*Task to carry out*.
Output every entry exactly as given.
- - -
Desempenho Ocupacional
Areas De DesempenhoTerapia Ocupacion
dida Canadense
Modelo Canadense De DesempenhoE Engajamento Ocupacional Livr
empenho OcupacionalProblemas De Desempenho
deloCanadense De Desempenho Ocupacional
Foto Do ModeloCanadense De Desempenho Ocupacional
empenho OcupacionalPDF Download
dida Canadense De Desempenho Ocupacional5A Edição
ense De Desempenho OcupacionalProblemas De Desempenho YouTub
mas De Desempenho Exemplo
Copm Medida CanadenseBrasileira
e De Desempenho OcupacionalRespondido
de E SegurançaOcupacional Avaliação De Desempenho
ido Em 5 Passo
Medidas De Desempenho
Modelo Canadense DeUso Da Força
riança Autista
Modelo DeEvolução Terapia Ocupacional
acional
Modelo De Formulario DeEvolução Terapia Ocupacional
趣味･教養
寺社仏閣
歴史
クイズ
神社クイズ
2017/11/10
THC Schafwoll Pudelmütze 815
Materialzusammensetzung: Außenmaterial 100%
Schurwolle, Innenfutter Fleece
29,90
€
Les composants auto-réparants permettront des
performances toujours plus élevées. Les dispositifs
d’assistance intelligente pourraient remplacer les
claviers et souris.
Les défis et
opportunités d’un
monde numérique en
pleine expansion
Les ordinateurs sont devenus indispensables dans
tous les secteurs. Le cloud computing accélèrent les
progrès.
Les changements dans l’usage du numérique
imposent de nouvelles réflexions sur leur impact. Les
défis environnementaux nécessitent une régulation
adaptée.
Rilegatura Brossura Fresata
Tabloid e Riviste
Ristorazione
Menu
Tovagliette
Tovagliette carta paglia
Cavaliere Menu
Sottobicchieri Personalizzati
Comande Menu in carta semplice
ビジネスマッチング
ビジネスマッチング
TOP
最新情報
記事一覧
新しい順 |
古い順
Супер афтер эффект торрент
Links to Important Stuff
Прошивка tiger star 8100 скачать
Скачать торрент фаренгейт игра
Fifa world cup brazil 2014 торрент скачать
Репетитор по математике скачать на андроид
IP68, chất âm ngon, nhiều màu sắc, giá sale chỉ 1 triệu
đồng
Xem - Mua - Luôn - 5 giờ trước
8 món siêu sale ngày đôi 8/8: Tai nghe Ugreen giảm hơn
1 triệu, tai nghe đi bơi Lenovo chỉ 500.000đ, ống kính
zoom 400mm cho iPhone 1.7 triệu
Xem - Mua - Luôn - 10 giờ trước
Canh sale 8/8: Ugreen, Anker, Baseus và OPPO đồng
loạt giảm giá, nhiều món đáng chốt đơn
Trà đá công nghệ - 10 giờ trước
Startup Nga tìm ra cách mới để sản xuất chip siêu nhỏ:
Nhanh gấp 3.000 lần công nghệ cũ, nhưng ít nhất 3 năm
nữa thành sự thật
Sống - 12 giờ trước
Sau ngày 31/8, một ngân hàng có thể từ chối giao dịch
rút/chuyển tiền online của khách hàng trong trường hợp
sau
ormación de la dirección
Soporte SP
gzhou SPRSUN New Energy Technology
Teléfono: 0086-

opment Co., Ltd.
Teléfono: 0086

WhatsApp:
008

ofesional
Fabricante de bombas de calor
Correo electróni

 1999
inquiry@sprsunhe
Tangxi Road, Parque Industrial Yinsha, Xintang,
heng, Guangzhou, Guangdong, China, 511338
- - -
*Task solution*.
Desempenho Ocupacional
Areas De DesempenhoTerapia Ocupacion
dida Canadense
Modelo Canadense De DesempenhoE Engajamento Ocupacional Livr
empenho OcupacionalProblemas De Desempenho
deloCanadense De Desempenho Ocupacional
Foto Do ModeloCanadense De Desempenho Ocupacional
empenho OcupacionalPDF Download
dida Canadense De Desempenho Ocupacional5A Edição
ense De Desempenho OcupacionalProblemas De Desempenho YouTub
mas De Desempenho Exemplo
Copm Medida CanadenseBrasileira
e De Desempenho OcupacionalRespondido
de E SegurançaOcupacional Avaliação De Desempenho
ido Em 5 Passo
Medidas De Desempenho
Modelo Canadense DeUso Da Força
riança Autista
Modelo DeEvolução Terapia Ocupacional
acional
Modelo De Formulario DeEvolução Terapia Ocupacional
趣味･教養
寺社仏閣
歴史
クイズ
神社クイズ
2017/11/10
THC Schafwoll Pudelmütze 815
Materialzusammensetzung: Außenmaterial 100%
Schurwolle, Innenfutter Fleece
29,90
€
Les composants auto-réparants permettront des
performances toujours plus élevées. Les dispositifs
d’assistance intelligente pourraient remplacer les
claviers et souris.
Les défis et
opportunités d’un
monde numérique en
pleine expansion
Les ordinateurs sont devenus indispensables dans
tous les secteurs. Le cloud computing accélèrent les
progrès.
Les changements dans l’usage du numérique
imposent de nouvelles réflexions sur leur impact. Les
défis environnementaux nécessitent une régulation
adaptée.
Rilegatura Brossura Fresata
Tabloid e Riviste
Ristorazione
Menu
Tovagliette
Tovagliette carta paglia
Cavaliere Menu
Sottobicchieri Personalizzati
Comande Menu in carta semplice
ビジネスマッチング
ビジネスマッチング
TOP
最新情報
記事一覧
新しい順 |
古い順
Супер афтер эффект торрент
Links to Important Stuff
Прошивка tiger star 8100 скачать
Скачать торрент фаренгейт игра
Fifa world cup brazil 2014 торрент скачать
Репетитор по математике скачать на андроид
IP68, chất âm ngon, nhiều màu sắc, giá sale chỉ 1 triệu
đồng
Xem - Mua - Luôn - 5 giờ trước
8 món siêu sale ngày đôi 8/8: Tai nghe Ugreen giảm hơn
1 triệu, tai nghe đi bơi Lenovo chỉ 500.000đ, ống kính
zoom 400mm cho iPhone 1.7 triệu
Xem - Mua - Luôn - 10 giờ trước
Canh sale 8/8: Ugreen, Anker, Baseus và OPPO đồng
loạt giảm giá, nhiều món đáng chốt đơn
Trà đá công nghệ - 10 giờ trước
Startup Nga tìm ra cách mới để sản xuất chip siêu nhỏ:
Nhanh gấp 3.000 lần công nghệ cũ, nhưng ít nhất 3 năm
nữa thành sự thật
Sống - 12 giờ trước
Sau ngày 31/8, một ngân hàng có thể từ chối giao dịch
rút/chuyển tiền online của khách hàng trong trường hợp
sau
ormación de la dirección
Soporte SP
gzhou SPRSUN New Energy Technology
Teléfono: 0086-

opment Co., Ltd.
Teléfono: 0086

WhatsApp:
008

ofesional
Fabricante de bombas de calor
Correo electróni

 1999
inquiry@sprsunhe
Tangxi Road, Parque Industrial Yinsha, Xintang,
heng, Guangzhou, Guangdong, China, 511338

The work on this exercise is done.